▶ **Prompt**: Please write out all of the data below exactly, without including the pictures.

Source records
○ ○ ○ ○ ○

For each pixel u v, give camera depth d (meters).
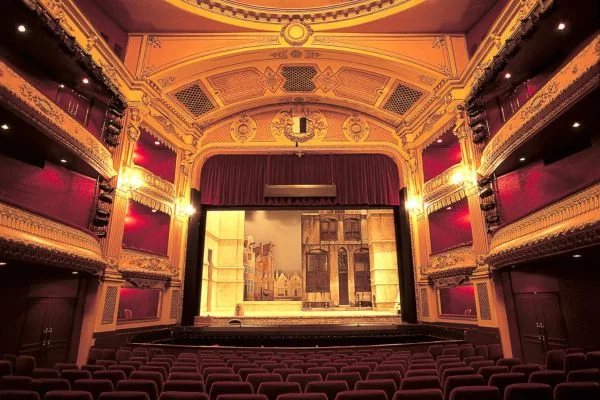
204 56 12.00
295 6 12.13
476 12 11.12
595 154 8.02
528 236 7.60
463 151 11.30
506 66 9.16
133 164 11.47
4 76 6.50
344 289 28.23
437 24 11.68
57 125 7.96
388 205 15.02
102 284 9.73
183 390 3.97
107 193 10.36
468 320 11.24
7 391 3.28
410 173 14.66
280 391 3.90
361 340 11.98
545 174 9.18
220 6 11.48
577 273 8.53
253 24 11.91
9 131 7.71
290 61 12.91
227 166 15.25
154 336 11.22
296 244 30.33
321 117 15.56
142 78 11.52
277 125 15.44
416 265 13.94
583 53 6.41
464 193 11.50
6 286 8.34
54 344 8.94
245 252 29.39
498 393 3.23
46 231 7.19
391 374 4.60
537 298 9.12
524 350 9.27
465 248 11.27
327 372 5.17
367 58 12.37
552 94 7.21
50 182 9.32
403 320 14.14
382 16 11.40
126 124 11.23
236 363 5.97
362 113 15.52
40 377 4.74
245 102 14.79
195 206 14.46
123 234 11.59
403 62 11.95
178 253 13.60
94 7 10.62
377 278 24.92
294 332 11.72
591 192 5.88
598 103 6.71
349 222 29.77
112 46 11.29
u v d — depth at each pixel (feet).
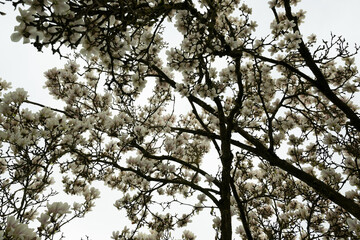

○ ○ ○ ○ ○

▶ **Exercise output**:
For each pixel u v, give camera depth d (meters).
204 56 12.00
295 6 12.13
476 12 11.12
595 154 8.02
528 236 7.60
463 151 11.30
506 66 9.16
133 164 11.47
4 76 6.50
344 289 28.23
437 24 11.68
57 125 7.96
388 205 15.02
102 284 9.73
183 390 3.97
107 193 10.36
468 320 11.24
7 391 3.28
410 173 14.66
280 391 3.90
361 340 11.98
545 174 9.18
220 6 11.48
577 273 8.53
253 24 11.91
9 131 7.71
290 61 12.91
227 166 15.25
154 336 11.22
296 244 30.33
321 117 15.56
142 78 11.52
277 125 15.44
416 265 13.94
583 53 6.41
464 193 11.50
6 286 8.34
54 344 8.94
245 252 29.39
498 393 3.23
46 231 7.19
391 374 4.60
537 298 9.12
524 350 9.27
465 248 11.27
327 372 5.17
367 58 12.37
552 94 7.21
50 182 9.32
403 320 14.14
382 16 11.40
126 124 11.23
236 363 5.97
362 113 15.52
40 377 4.74
245 102 14.79
195 206 14.46
123 234 11.59
403 62 11.95
178 253 13.60
94 7 10.62
377 278 24.92
294 332 11.72
591 192 5.88
598 103 6.71
349 222 29.77
112 46 11.29
u v d — depth at each pixel (feet).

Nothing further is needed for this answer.